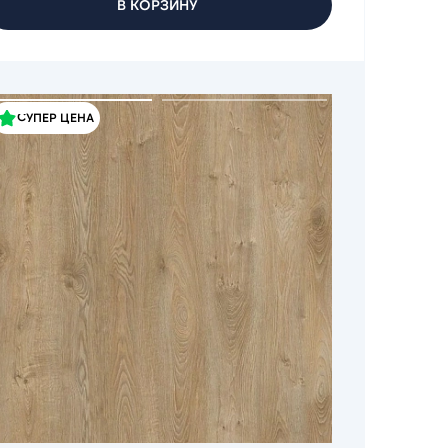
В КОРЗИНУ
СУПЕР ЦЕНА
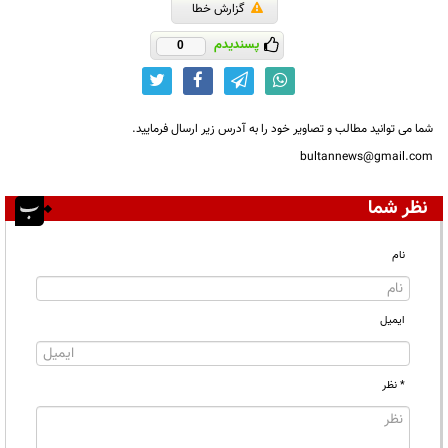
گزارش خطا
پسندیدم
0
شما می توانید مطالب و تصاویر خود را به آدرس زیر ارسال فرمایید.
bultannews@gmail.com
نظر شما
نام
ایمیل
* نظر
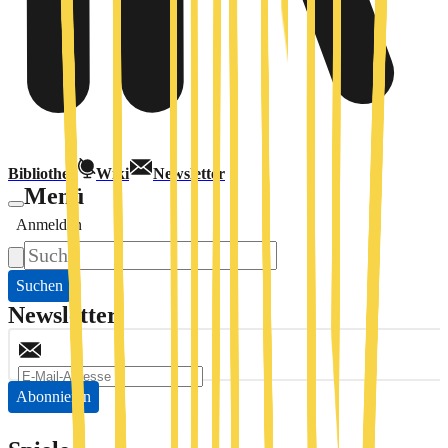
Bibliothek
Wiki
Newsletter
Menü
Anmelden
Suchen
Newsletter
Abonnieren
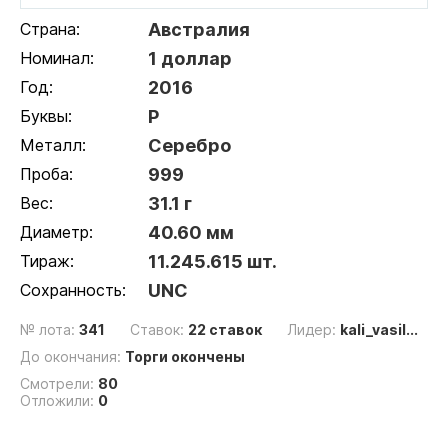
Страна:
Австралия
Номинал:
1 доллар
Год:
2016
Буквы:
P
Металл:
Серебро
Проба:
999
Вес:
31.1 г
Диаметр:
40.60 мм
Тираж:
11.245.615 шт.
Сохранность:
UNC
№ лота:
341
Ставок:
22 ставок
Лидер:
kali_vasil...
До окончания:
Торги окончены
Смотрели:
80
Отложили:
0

==

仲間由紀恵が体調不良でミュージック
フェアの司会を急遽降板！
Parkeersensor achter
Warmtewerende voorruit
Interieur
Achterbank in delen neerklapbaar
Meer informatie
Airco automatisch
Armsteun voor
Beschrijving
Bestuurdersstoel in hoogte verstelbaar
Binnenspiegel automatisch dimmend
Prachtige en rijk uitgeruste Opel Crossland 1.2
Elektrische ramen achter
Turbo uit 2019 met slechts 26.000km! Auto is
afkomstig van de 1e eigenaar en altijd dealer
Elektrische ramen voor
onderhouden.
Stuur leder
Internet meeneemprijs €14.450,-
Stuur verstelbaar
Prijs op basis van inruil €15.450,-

ZU ERLEDIGENDE AUFGABE — Schreib die Zeilen von der Zeile mit „仲間由紀恵が体調不良でミュージック“ bis einschließlich der Zeile mit „Prijs op basis“ zeichengenau ab, und zwar nur diese.

ANTWORT —
仲間由紀恵が体調不良でミュージック
フェアの司会を急遽降板！
Parkeersensor achter
Warmtewerende voorruit
Interieur
Achterbank in delen neerklapbaar
Meer informatie
Airco automatisch
Armsteun voor
Beschrijving
Bestuurdersstoel in hoogte verstelbaar
Binnenspiegel automatisch dimmend
Prachtige en rijk uitgeruste Opel Crossland 1.2
Elektrische ramen achter
Turbo uit 2019 met slechts 26.000km! Auto is
afkomstig van de 1e eigenaar en altijd dealer
Elektrische ramen voor
onderhouden.
Stuur leder
Internet meeneemprijs €14.450,-
Stuur verstelbaar
Prijs op basis van inruil €15.450,-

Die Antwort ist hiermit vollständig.